**EXCERPT:**
A percpu boolean is used to mark whether the cache of a given CPU may be
in an incoherent state, and the kexec performs WBINVD on the CPUs with
that boolean turned on.

For TDX, only the TDX module or the TDX guests can generate dirty
cachelines of TDX private memory, i.e., they are only generated when the
kernel does SEAMCALL.

Turn on that boolean when the kernel does SEAMCALL so that kexec can
correctly flush cache.  Note not all SEAMCALL leaf functions generate
dirty cachelines of TDX private memory, but for simplicity, just treat
all of them do.

SEAMCALL can be made from both task context and IRQ disabled context.
Given SEAMCALL is just a lengthy instruction (e.g., thousands of cycles)
from kernel's point of view and preempt_{disable|enable}() is cheap
compared to it, simply unconditionally disable preemption during setting
the percpu boolean and making SEAMCALL.

Signed-off-by: Kai Huang <kai.huang@intel.com>
---

v2 -> v2.1:
 - Include <linux/preempt.h> to fix a build issue reported by LKP using
   'x86_64-allyesconfig' config.

---
 arch/x86/include/asm/tdx.h | 32 +++++++++++++++++++++++++++++++-
 1 file changed, 31 insertions(+), 1 deletion(-)

diff --git a/arch/x86/include/asm/tdx.h b/arch/x86/include/asm/tdx.h
index 4a1922ec80cf..e69021aee731 100644
--- a/arch/x86/include/asm/tdx.h
+++ b/arch/x86/include/asm/tdx.h
@@ -96,10 +96,40 @@ u64 __seamcall_ret(u64 fn, struct tdx_module_args *args);
 u64 __seamcall_saved_ret(u64 fn, struct tdx_module_args *args);
 void tdx_init(void);
 
+#include <linux/preempt.h>
 #include <asm/archrandom.h>
+#include <asm/processor.h>
 
 typedef u64 (*sc_func_t)(u64 fn, struct tdx_module_args *args);
 
+static inline u64 do_seamcall(sc_func_t func, u64 fn,
+			      struct tdx_module_args *args)

**TASK REQUIREMENTS:**
Copy the TDX patch text starting with "Turn on that" and going on through "thousands of cycles)", swapping every "boolean" for "flag". The items that come next are not needed.

Data drawn from a collection:
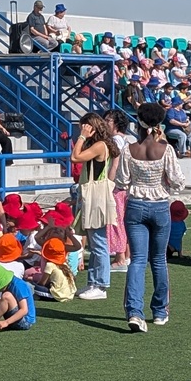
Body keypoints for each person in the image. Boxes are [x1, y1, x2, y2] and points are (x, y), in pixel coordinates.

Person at [121, 102, 185, 332]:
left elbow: (121, 180)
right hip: (159, 205)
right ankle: (159, 310)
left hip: (136, 204)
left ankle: (134, 312)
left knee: (137, 260)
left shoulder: (129, 149)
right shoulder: (165, 148)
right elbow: (178, 180)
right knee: (158, 260)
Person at [71, 113, 118, 301]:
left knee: (99, 243)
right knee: (93, 242)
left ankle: (102, 284)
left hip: (96, 198)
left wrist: (82, 136)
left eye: (85, 126)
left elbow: (75, 158)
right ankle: (92, 282)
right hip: (90, 196)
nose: (82, 130)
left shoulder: (100, 146)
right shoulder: (100, 145)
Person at [103, 109, 131, 273]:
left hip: (117, 186)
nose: (106, 123)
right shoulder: (124, 140)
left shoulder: (115, 141)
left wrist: (109, 182)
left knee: (116, 221)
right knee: (121, 220)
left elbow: (115, 164)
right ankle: (125, 255)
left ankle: (120, 258)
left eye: (108, 120)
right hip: (123, 186)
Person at [0, 262, 35, 332]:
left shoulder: (19, 285)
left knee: (6, 296)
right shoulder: (10, 284)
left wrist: (6, 322)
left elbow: (24, 310)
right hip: (15, 317)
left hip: (25, 321)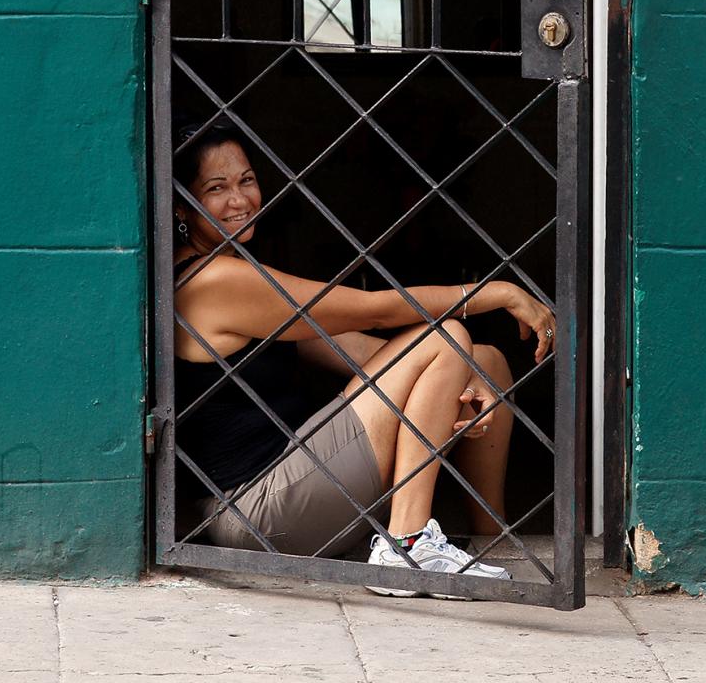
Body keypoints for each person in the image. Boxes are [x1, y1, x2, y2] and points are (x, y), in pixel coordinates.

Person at [170, 120, 554, 595]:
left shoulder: (237, 274)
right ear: (184, 205)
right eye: (217, 188)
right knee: (447, 337)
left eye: (247, 180)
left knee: (485, 360)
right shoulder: (214, 280)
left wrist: (465, 381)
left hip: (293, 487)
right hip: (258, 508)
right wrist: (495, 292)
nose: (240, 200)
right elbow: (374, 313)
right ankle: (406, 544)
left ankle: (490, 540)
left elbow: (365, 352)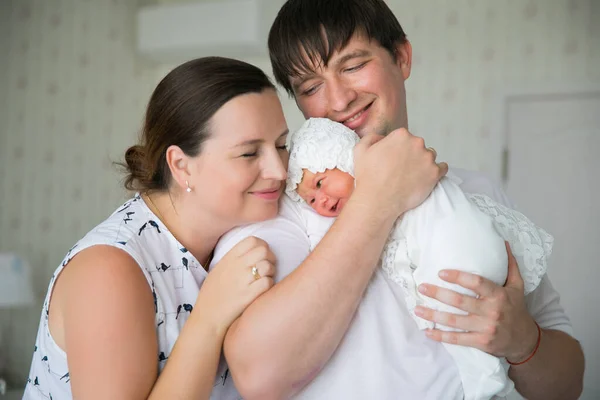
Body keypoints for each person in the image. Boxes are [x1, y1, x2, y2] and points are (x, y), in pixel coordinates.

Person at [210, 1, 585, 399]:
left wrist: (523, 341)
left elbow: (569, 384)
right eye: (311, 87)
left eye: (352, 66)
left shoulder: (477, 193)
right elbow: (258, 376)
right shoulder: (284, 208)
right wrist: (379, 200)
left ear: (402, 58)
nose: (338, 100)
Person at [23, 57, 290, 399]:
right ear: (181, 165)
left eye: (281, 145)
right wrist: (209, 319)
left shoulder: (241, 232)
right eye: (249, 153)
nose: (279, 171)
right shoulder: (109, 271)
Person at [287, 117, 554, 400]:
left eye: (320, 183)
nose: (323, 200)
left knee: (461, 334)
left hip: (460, 256)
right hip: (464, 263)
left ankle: (488, 385)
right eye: (312, 200)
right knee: (465, 340)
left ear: (344, 159)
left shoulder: (397, 179)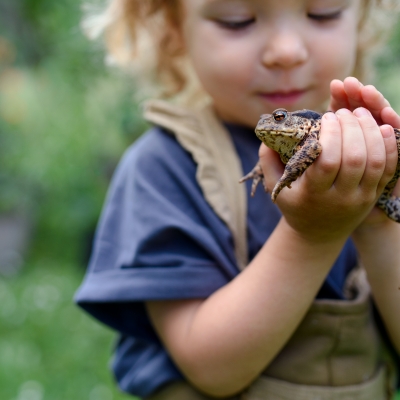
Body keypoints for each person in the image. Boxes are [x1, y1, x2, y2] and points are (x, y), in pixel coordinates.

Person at [75, 0, 400, 398]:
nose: (285, 52)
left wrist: (378, 216)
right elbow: (211, 371)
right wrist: (313, 235)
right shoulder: (163, 169)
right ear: (173, 30)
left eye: (323, 13)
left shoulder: (373, 155)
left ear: (361, 19)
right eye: (237, 20)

**SOLUTION TO THIS PROBLEM:**
Turn on that flag when the kernel does SEAMCALL so that kexec can
correctly flush cache.  Note not all SEAMCALL leaf functions generate
dirty cachelines of TDX private memory, but for simplicity, just treat
all of them do.

SEAMCALL can be made from both task context and IRQ disabled context.
Given SEAMCALL is just a lengthy instruction (e.g., thousands of cycles)